I smiled sweetly at her and resumed admiring the shoes on my feet. I then felt a light caress on my arm. So light that I was certain it’s just a March breeze and ignored it. That is, until the light caress turned into a steady rubbing. I then looked at the shop-owner and noticed that she was rubbing my arm, and then pausing to look at her fingertips. The storeowner noticed that I had caught her and becomes embarrassed. I was amused at her discomposure. I let out a giggle and she abruptly got up from the bench and went to help another customer in the store.
Some of you may be wondering what the storeowner was doing. It may help if I told you that I am a Black American. She was doing something that I have had quite a few Korean people do to me during my eight months in Korea.
She was curious to see what black skin feels like — and if this blackness could rub off — so she rubbed me. After I arrived in Korea, I consulted with the few black people I encountered here. Each of them assured me that I would have at least one person “try to rub the black off.”
I thought that was the funniest thing I had ever heard. I couldn’t comprehend that anyone would think that my color would rub off.
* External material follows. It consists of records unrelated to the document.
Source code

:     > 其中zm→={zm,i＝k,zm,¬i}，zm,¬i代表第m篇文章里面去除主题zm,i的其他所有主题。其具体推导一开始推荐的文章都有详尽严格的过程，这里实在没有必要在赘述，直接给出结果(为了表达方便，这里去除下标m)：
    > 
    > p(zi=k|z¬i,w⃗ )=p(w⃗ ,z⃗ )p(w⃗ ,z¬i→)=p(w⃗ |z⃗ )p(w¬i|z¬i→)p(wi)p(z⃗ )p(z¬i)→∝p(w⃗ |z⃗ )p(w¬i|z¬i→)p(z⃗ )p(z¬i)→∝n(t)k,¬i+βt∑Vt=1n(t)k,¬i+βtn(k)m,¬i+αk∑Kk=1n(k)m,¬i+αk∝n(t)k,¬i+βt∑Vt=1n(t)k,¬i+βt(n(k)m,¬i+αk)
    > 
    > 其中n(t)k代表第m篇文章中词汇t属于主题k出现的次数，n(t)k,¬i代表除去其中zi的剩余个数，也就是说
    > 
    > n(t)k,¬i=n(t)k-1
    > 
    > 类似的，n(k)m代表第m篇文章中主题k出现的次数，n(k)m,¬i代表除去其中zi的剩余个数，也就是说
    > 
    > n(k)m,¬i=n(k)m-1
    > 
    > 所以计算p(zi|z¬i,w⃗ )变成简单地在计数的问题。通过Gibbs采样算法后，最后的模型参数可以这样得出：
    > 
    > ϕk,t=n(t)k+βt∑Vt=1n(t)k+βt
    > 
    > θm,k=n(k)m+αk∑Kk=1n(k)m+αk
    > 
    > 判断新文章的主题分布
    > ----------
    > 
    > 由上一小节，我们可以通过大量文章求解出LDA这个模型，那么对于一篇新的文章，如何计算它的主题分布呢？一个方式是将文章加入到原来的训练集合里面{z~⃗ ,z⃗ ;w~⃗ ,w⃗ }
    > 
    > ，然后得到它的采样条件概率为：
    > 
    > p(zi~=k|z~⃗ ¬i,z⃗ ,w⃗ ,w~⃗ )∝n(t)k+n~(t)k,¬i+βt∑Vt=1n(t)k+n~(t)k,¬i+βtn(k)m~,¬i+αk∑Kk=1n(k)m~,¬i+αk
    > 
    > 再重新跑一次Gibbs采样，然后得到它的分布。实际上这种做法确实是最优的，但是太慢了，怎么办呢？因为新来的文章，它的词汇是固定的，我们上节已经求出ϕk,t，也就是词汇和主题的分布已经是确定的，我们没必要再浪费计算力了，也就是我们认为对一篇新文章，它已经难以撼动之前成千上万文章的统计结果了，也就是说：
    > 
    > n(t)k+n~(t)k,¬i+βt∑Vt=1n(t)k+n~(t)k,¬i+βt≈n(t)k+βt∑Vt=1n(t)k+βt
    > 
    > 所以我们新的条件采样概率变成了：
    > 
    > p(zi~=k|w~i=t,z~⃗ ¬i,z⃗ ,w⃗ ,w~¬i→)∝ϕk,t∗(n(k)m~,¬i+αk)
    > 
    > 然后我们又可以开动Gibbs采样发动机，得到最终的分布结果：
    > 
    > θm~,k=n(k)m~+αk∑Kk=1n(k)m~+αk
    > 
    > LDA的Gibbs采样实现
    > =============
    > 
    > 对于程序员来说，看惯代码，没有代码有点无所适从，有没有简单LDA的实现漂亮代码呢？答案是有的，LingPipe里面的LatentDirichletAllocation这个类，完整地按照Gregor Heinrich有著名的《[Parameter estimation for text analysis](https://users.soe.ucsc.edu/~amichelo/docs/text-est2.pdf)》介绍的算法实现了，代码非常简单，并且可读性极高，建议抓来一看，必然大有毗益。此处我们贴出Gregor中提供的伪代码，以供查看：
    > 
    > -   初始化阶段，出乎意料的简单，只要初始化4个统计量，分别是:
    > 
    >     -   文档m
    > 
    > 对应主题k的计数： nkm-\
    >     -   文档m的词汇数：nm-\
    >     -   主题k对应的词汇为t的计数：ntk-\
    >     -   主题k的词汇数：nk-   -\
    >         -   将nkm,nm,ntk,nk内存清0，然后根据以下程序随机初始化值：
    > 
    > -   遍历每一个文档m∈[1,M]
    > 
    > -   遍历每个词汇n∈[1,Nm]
That is, until people actually began to try it — on the subway, in line at the supermarket, etc.
When I was being informed of the “black rubbing,” my informants seemed annoyed and angry. Yet, whenever it happens to me, I just can’t seem to get angry. It’s too funny to me. Plus, I respect curiosity. I have dark skin and dreadlocked hair. These things are very different from the appearance of the average Korean person and many of the other people living in Korea. It’s natural to be curious of things that are different. However, I can understand where the discomfort and anger of my black friends come from. A lot of times, people will touch and examine me without even saying hello. This is hurtful and dehumanizing. I am not an object. I am a human being and deserve to be treated as such. Touching me without acknowledging me or asking my permission is impolite. Although I don’t get angry, I can understand why someone else might.
My purpose in writing this is to say that I love that Korean people are curious about me and other black people. I feel the same way about Korean people — that’s why I wanted to live in this amazing and beautiful country. I saw coming here as a way to learn more about a culture and a people that were unfamiliar to me.
That said, I don’t go around rubbing random Korean people. My suggestion is this: Whenever you see an interesting black person, simply say hello and shake their hand. That way you get to touch a Black person — and see that the black doesn’t come off — and possibly build a friendship with someone who is probably more like you than you could ever imagine.